» **YOUR INSTRUCTIONS**
The reply should consist of one number, the count of lines below in which the word "hEle" appears.

» **DATA PROVIDED**
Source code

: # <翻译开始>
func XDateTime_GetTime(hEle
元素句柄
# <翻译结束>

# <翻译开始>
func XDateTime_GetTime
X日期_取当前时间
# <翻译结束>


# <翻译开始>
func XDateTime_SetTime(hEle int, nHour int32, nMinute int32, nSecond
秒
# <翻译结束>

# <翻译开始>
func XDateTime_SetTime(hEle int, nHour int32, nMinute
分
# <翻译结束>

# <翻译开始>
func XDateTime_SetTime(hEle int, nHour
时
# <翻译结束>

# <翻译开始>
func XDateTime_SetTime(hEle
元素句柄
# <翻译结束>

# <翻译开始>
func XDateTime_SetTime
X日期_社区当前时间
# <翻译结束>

» **RESULT OF THIS EXERCISE**
5